JAKARTA, GRESNEWS.COM - Persaudaraan Perempuan Nelayan Indonesia (PPNI) mendesak pemerintah untuk mengakui keberadaan serta peran serta nelayan perempuan di Indonesia. Karena selama ini perempuan belum mendapatkan hal politik dari pemerintah, termasuk di dalam Undang-Undang Nomor 31 Tahun 2004, jo Undang-Undang Nomor 45 Tahun 2009 tentang Perikanan. "Negara harus merevisi UU Perikanan untuk mengakui peran perempuan nelayan," kata Ketua Presidium PPNI Jumiati, di Nyonya Dua Restoran, Cikini, Jakarta Pusat, Minggu (18/5).

Dikatakan Jumiati, perbedaan gender masih terjadi antara nelayan laki-laki dan perempuan. Padahal, selama ini partisipasi mereka cukup nyata dalam meningkatkan pendapatan masyarakat di sektor perikanan. Karena itu selain mendesak pemerintah mengakui peran nelayan perempuan, PPNI juga mendorong hadirnya pemerintah dalam mendukung produksi budidaya kelautan. Seperti menyediakan program, mengadakan pelatihan dan memasarkan hasil dari budidaya tersebut.

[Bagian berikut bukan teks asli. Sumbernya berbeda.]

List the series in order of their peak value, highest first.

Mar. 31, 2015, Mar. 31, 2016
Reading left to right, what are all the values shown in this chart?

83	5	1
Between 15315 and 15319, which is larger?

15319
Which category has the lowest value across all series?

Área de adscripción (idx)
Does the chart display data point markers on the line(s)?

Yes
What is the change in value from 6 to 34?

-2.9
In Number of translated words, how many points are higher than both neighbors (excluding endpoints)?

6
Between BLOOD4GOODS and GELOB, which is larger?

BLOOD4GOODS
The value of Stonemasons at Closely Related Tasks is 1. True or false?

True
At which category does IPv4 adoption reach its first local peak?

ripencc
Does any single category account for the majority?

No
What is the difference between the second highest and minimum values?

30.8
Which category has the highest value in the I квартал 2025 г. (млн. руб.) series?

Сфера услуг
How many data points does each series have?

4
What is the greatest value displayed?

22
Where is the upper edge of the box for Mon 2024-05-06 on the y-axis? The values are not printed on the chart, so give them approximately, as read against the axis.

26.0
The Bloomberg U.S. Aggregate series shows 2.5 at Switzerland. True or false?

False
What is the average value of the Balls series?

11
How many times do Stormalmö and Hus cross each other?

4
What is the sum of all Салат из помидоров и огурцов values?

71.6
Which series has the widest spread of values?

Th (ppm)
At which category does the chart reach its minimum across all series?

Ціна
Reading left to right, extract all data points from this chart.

Tercatat, perempuan nelayan selama ini sudah menghasilkan beberapa produk hasil budidaya kelautan, seperti onde mangrove, kerupuk ikan, teh daun jeruju, udang dan ikan krispi, hingga kosmetik. PPNI juga mendesak pemerintah memprioritaskan anggaran kebijakan negara untuk menyejahterakan perempuan nelayan. "Karena selama ini modal mereka hanya dari swadaya masing-masing, dan belum ada bantuan nyata dari pemerintah," kata Jumiati.

Ketua Presidium Koalisi Rakyat Untuk Perikanan (KIARA) Armand Manila yang memfasilitasi pertemuan nasional tersebut mengungkapkan nelayan perempuan mempunyai kontribusi besar dalam menopang perekonomian keluarga nelayan. " Sebanyak 48% penghasilan keluarga nelayan berasal dari perempuan," kata Armand.

Lebih jauh ia berharap PPNI menjadi lokomotif gerakan perempuan nelayan di Indonesia. Ia juga berharap negara akan segera mengakui peran perempuan serta memprioritaskan kesejahteraan dan perlindungan di dalam kebijakan anggaran nasional dan daerah.

Konferensi pers ini adalah hasil dari pertemuan nasional PPNI di wisma PGI, Jakarta pada 14-16 Mei 2014 lalu. Dalam pertemuan ini hadir 15 kelompok pertemuan nelayan dari berbagai daerah seperti Langkat dan Serdang Bedagai (Sumatera Utara), Bumi Dipasena, Tulang Bawang (Lampung), Indramayu, Jepara, Demak, Batang, serta berbagai daerah di Sulawesi dan Lombok.